NEW YORK (Reuters) - The dollar dropped on Friday, falling for eight straight weeks, as investors looked to other currencies whose economies are currently outperforming that of the United States in terms of managing the coronavirus pandemic.
The delay in the passage of additional U.S. stimulus for virus relief did not help the dollar’s cause as well.
The dollar’s eight consecutive weeks of losses represent its longest weekly run of declines in a decade, Refinitiv data showed, with Friday’s decent batch of U.S. economic data failing to lift the greenback.
“Because of higher coronavirus case counts in the U.S., you have the prospect of longer restrictions,” said Ranko Berich, head of market analysis, at Monex Europe in London. “You have the prospect of longer-lasting drags to human behavior and that means slower recovery in the United States than other developed economies.”
The United States has 5.01 million confirmed coronavirus cases and more than 160,000 deaths, more than any country.

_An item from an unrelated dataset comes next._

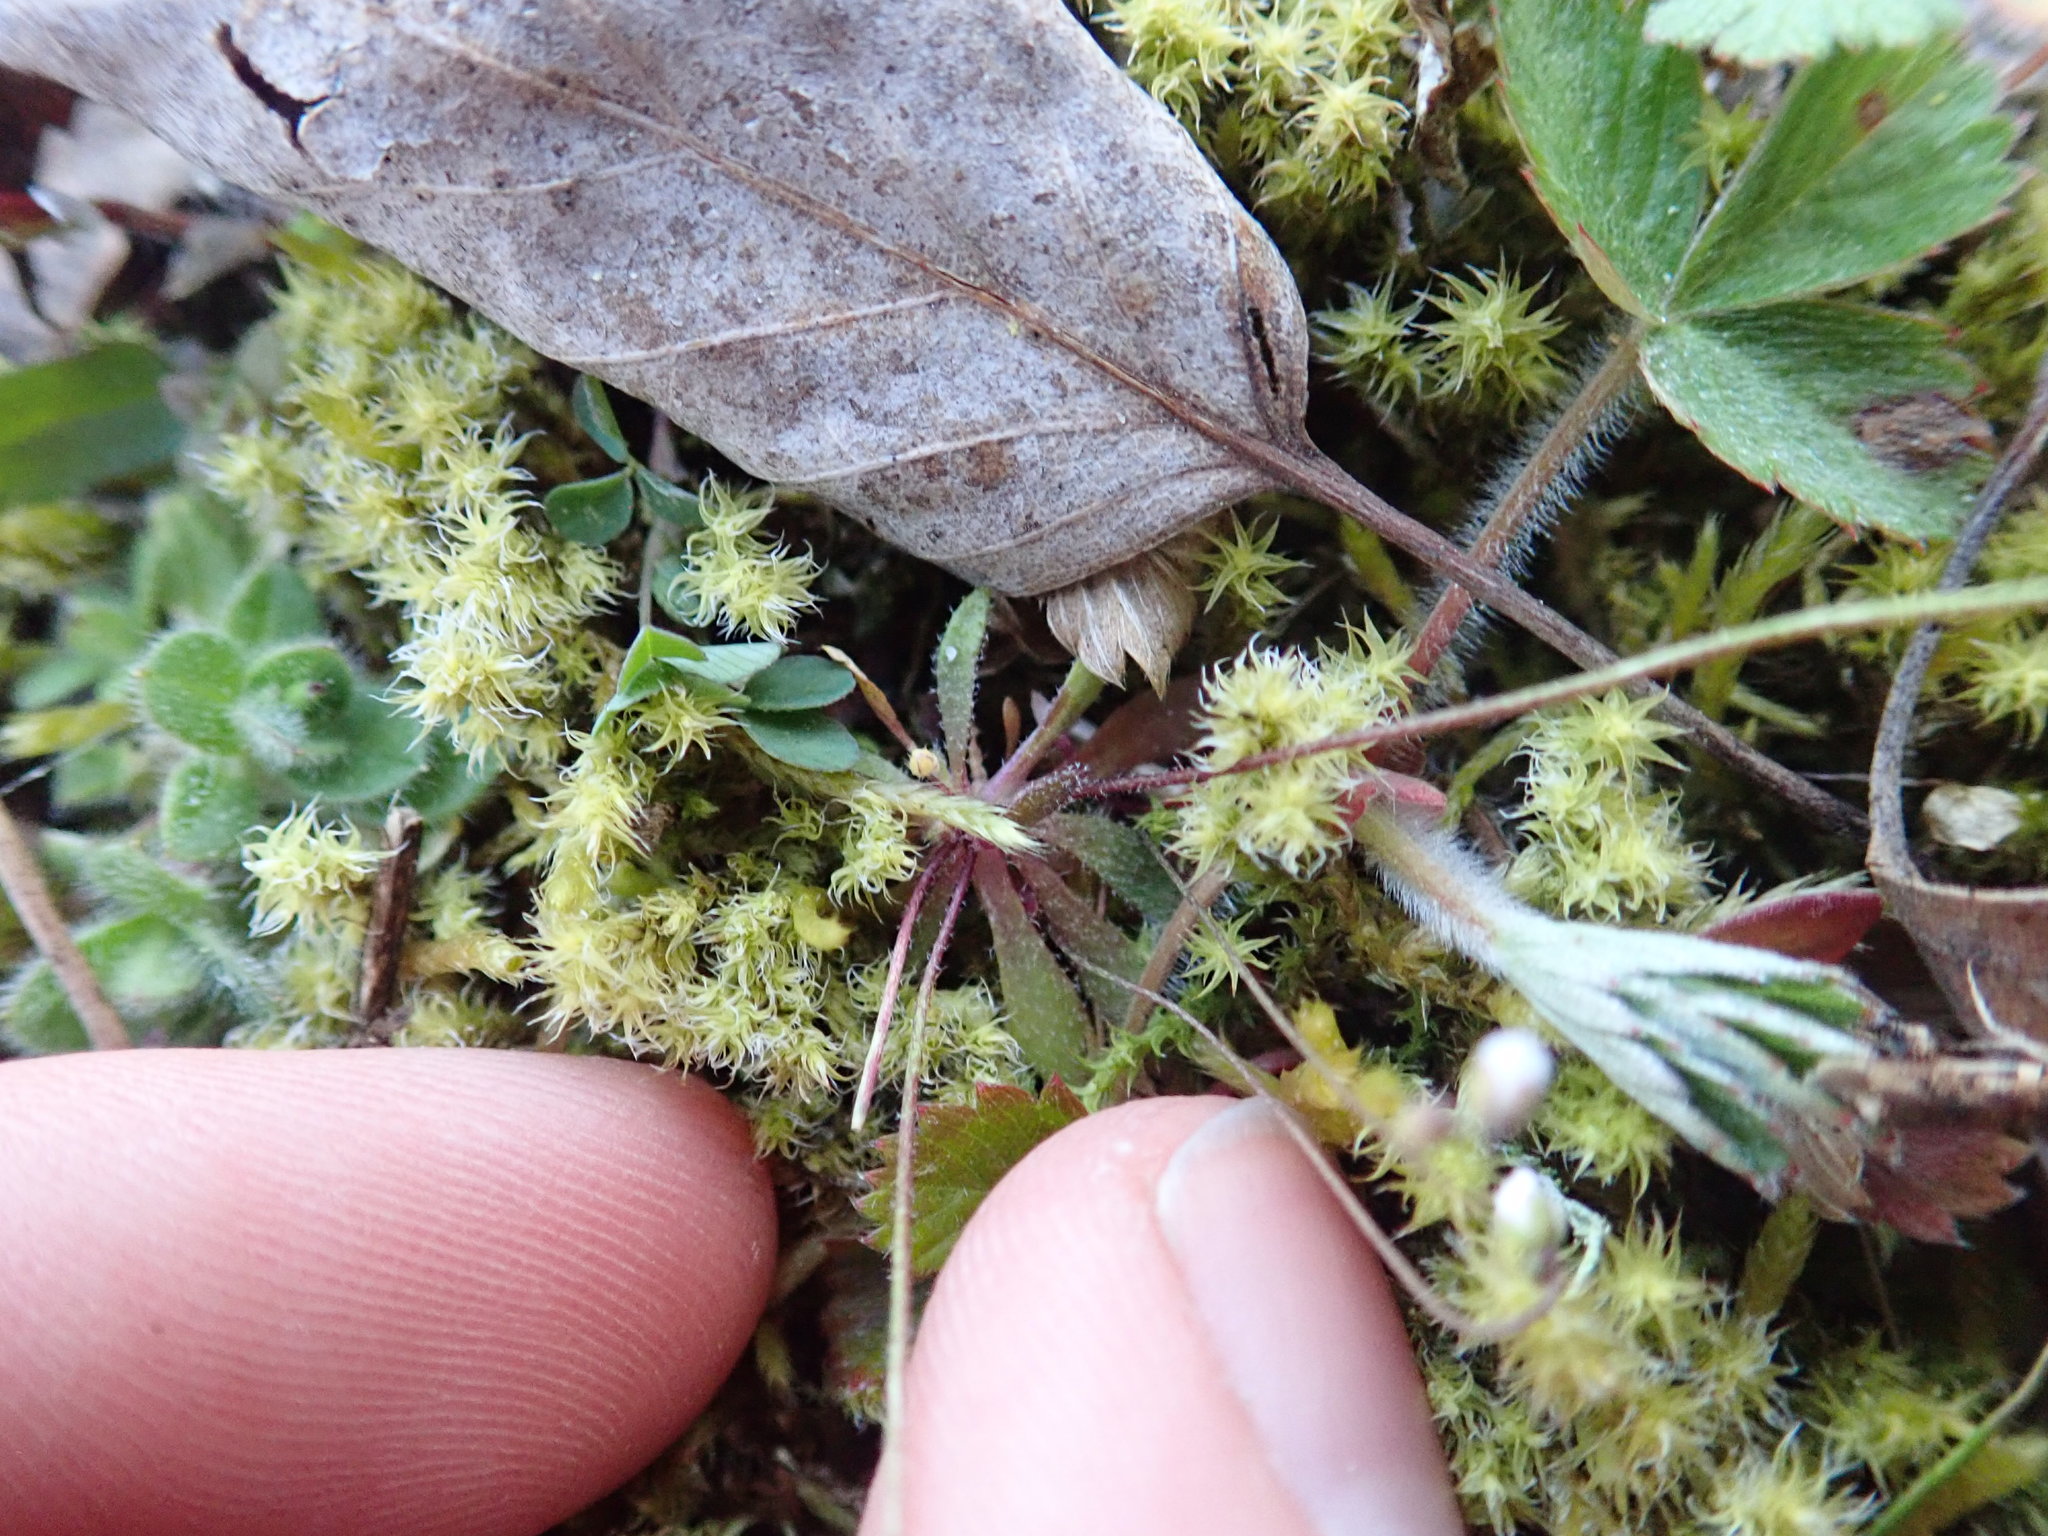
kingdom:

Hopes for additional stimulus to combat the pandemic faded on Friday, with the Senate and House of Representatives in recess and no fresh talks scheduled with U.S. President Donald Trump’s negotiators.

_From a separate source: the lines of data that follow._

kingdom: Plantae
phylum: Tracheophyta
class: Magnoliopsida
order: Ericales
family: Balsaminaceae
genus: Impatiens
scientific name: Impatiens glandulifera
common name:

Trump, however, announced on Friday the White House is preparing to provide relief for the economic pain caused by the virus as legislation stalls in Congress, saying his administration is ramping up to send money to families, state and local governments, and businesses.
Markets, however, reacted little to his announcement.
In afternoon trading, the dollar index slipped 0.1% to 93.124 =USD. The eight weeks in a row of losses was the worst losing streak since June 2010.
The dollar was unmoved after data showing a 1.2% rise in the U.S. retail sales’ headline number in July, which was lower than expected, but a higher than forecast gain of 1.9%, excluding autos.
Other reports such as U.S. consumer sentiment and industrial production had little dollar impact on Friday.
Against other currencies, the dollar had its best weekly percentage gain versus the yen in two months. It was last down 0.3% at 106.60 yen JPY=EBS.
The euro, meanwhile, continued its rise, up 0.2% at $1.1835 EUR=EBS, rising for eight straight weeks.
Growing faith in Europe’s rebound and concern about the U.S. response as the coronavirus spreads and politicians remain deadlocked over the next relief package have bolstered the euro.
“We saw the euro touch $1.19 last week, but we haven’t really gotten up there again,” said John Doyle, vice president of dealing and trading at Tempus, Inc. in Washington.
“That dollar demise that people have been calling for hasn’t come to fruition yet. The big momentum behind the dollar falling maybe slowing somewhat.”
The biggest loser this week has been the New Zealand dollar NZD=D3, which was down 0.8% against the dollar this week, its worst weekly fall since mid-June.
The Reserve Bank of New Zealand this week flagged increased bond buying and again mentioned the prospect of negative rates.